Knockout mouse models have been created to study the consequences of deficiencies in
arginase AI and AII, both individually and combined. The AI knockout animals die by 14 days of age from
hyperammonemia, while the AII knockout has no obvious phenotype. The double knockout (AI(-/-)/AII(-/-)) exhibits the phenotype of the AI-deficient mice, with the additional absence of AII not exacerbating the observed phenotype of the AI knockout animals. Plasma
amino acid measurements in the double knockout have shown
arginine levels increased roughly 100-fold and
ornithine decreased roughly 10-fold as compared to wildtype. Liver
ornithine levels were reduced to 2% of normal in the double knockout with
arginine very highly elevated.
Arginine and
ornithine were also altered in other tissues in the double knockout mice, such as kidney, brain, and small intestine.
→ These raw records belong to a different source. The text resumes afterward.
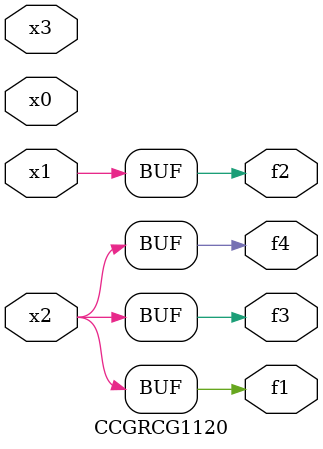
<source format=v>
module CCGRCG1120(
	input x0, x1, x2, x3,
	output f1, f2, f3, f4
);
	assign f1 = x2;
	assign f2 = x1;
	assign f3 = x2;
	assign f4 = x2;
endmodule

</source>
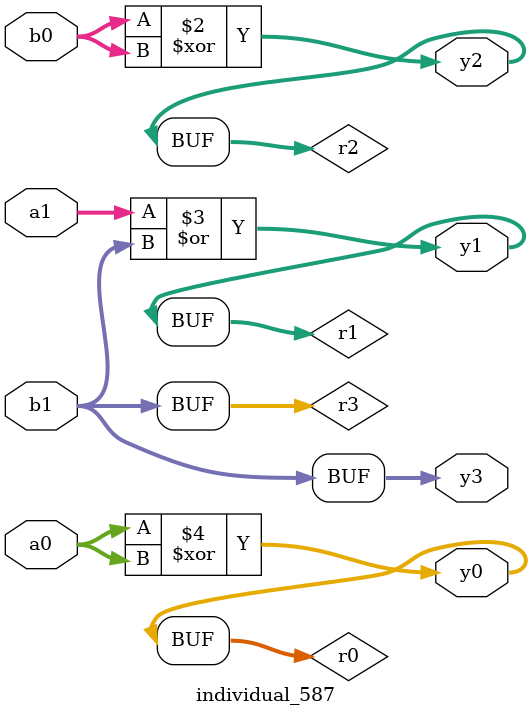
<source format=sv>
module individual_587(input logic [15:0] a1, input logic [15:0] a0, input logic [15:0] b1, input logic [15:0] b0, output logic [15:0] y3, output logic [15:0] y2, output logic [15:0] y1, output logic [15:0] y0);
logic [15:0] r0, r1, r2, r3; 
 always@(*) begin 
	 r0 = a0; r1 = a1; r2 = b0; r3 = b1; 
 	 r2  ^=  r2 ;
 	 r1  |=  b1 ;
 	 r0  ^=  r0 ;
 	 y3 = r3; y2 = r2; y1 = r1; y0 = r0; 
end
endmodule
</source>
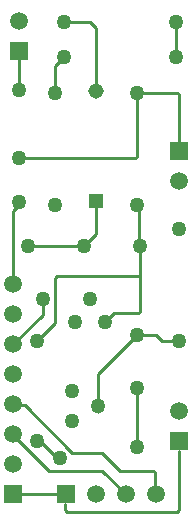
<source format=gtl>
G04*
G04 #@! TF.GenerationSoftware,Altium Limited,Altium Designer,21.6.4 (81)*
G04*
G04 Layer_Physical_Order=1*
G04 Layer_Color=255*
%FSLAX44Y44*%
%MOMM*%
G71*
G04*
G04 #@! TF.SameCoordinates,B57D2F8B-4A7A-4E61-A793-557B7A210965*
G04*
G04*
G04 #@! TF.FilePolarity,Positive*
G04*
G01*
G75*
%ADD12C,0.2540*%
%ADD13C,1.5000*%
%ADD14R,1.5000X1.5000*%
%ADD15C,1.3080*%
%ADD16R,1.3080X1.3080*%
%ADD17C,1.2700*%
%ADD18R,1.5000X1.5000*%
D12*
X65488Y7500D02*
X158512D01*
X64000Y8988D02*
X65488Y7500D01*
X64000Y8988D02*
Y14500D01*
X160000Y8988D02*
Y59500D01*
X158512Y7500D02*
X160000Y8988D01*
X157500Y65000D02*
X160000Y67500D01*
X155000Y62500D02*
X160000Y67500D01*
X64200Y22500D02*
X70000Y16700D01*
X160000Y312900D02*
Y361012D01*
X25000Y307500D02*
X123512D01*
X125000Y308988D02*
Y362500D01*
X123512Y307500D02*
X125000Y308988D01*
X90000Y242500D02*
Y271100D01*
X62500Y422500D02*
X85000D01*
X90000Y363900D02*
Y417500D01*
X85000Y422500D02*
X90000Y417500D01*
X157500Y392500D02*
Y422500D01*
Y392500D02*
X157500Y392500D01*
X55000Y385000D02*
X62500Y392500D01*
X55000Y362500D02*
Y385000D01*
X25000Y365000D02*
Y397500D01*
X44840Y174340D02*
Y187500D01*
X20000Y149500D02*
X44840Y174340D01*
X127500Y177365D02*
Y207500D01*
X126012Y175878D02*
X127500Y177365D01*
X105000Y175878D02*
X126012D01*
X97700Y168450D02*
Y168578D01*
X105000Y175878D01*
X55000Y206012D02*
X56488Y207500D01*
X127500D01*
X55000Y167500D02*
Y206012D01*
X40000Y152500D02*
X55000Y167500D01*
X32500Y232500D02*
X80000D01*
X90000Y242500D01*
X20000Y262251D02*
X25000Y267251D01*
X20000Y200300D02*
Y262251D01*
X25000Y267251D02*
Y270000D01*
X126250Y233750D02*
X127500Y232500D01*
X126250Y233750D02*
Y266250D01*
X125000Y267500D02*
X126250Y266250D01*
X127500Y207500D02*
Y232500D01*
X21022Y97678D02*
X29822D01*
X70000Y57500D01*
X95000D01*
X20000Y98700D02*
X21022Y97678D01*
X56868Y53132D02*
X59368D01*
X42500Y67500D02*
X56868Y53132D01*
X40000Y67500D02*
X42500D01*
X95000Y42500D02*
X115000Y22500D01*
X20000Y72500D02*
X50000Y42500D01*
X95000D01*
X91590Y124090D02*
X125000Y157500D01*
X91590Y92500D02*
Y124090D01*
X125000Y62500D02*
Y112500D01*
X95000Y57500D02*
X110000Y42500D01*
X138512D01*
X140000Y22900D02*
Y41012D01*
X138512Y42500D02*
X140000Y41012D01*
Y22900D02*
X140400Y22500D01*
X20000Y72500D02*
Y73300D01*
Y22500D02*
X57500D01*
X140972Y157500D02*
X145972Y152500D01*
X160000D01*
X125000Y157500D02*
X140972D01*
X158512Y362500D02*
X160000Y361012D01*
X125000Y362500D02*
X158512D01*
D13*
X160000Y92900D02*
D03*
Y287500D02*
D03*
X89600Y22500D02*
D03*
X115000D02*
D03*
X140400D02*
D03*
X20000Y200300D02*
D03*
Y174900D02*
D03*
Y149500D02*
D03*
Y124100D02*
D03*
Y98700D02*
D03*
Y73300D02*
D03*
Y47900D02*
D03*
X25000Y422900D02*
D03*
D14*
X160000Y67500D02*
D03*
Y312900D02*
D03*
X20000Y22500D02*
D03*
X25000Y397500D02*
D03*
D15*
X90000Y363900D02*
D03*
D16*
Y271100D02*
D03*
D17*
X97700Y168450D02*
D03*
X85000Y187500D02*
D03*
X72300Y168450D02*
D03*
X70000Y110200D02*
D03*
X91590Y97500D02*
D03*
X70000Y84800D02*
D03*
X127500Y232500D02*
D03*
X32500D02*
D03*
X125000Y62500D02*
D03*
Y157500D02*
D03*
Y362500D02*
D03*
Y267500D02*
D03*
X55000D02*
D03*
Y362500D02*
D03*
X62500Y422500D02*
D03*
X157500D02*
D03*
X157500Y392500D02*
D03*
X62500D02*
D03*
X25000Y365000D02*
D03*
Y270000D02*
D03*
X160000Y152500D02*
D03*
Y247500D02*
D03*
X25000Y307500D02*
D03*
X44840Y187500D02*
D03*
X40000Y152500D02*
D03*
X80000Y232500D02*
D03*
X40000Y67500D02*
D03*
X59368Y53132D02*
D03*
X125000Y112500D02*
D03*
D18*
X64200Y22500D02*
D03*
M02*

</source>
This is the first demonstration that the fatal
hyperammonemia in the AI knockout mouse is almost certainly due to
ornithine deficiency, the
amino acid needed to drive the
urea cycle. Others have shown that the expression of
ornithine aminotransferase (OAT) rapidly decreases in the intestine at the same age when the AI-deficient animals die, indicating that this
enzyme is critical to the maintenance of
ornithine homeostasis, at least at this early stage of mouse development. Although most human AI-deficient patients have no symptomatic
hyperammonemia at birth, it is possible that clinically significant
ornithine deficiency is already present.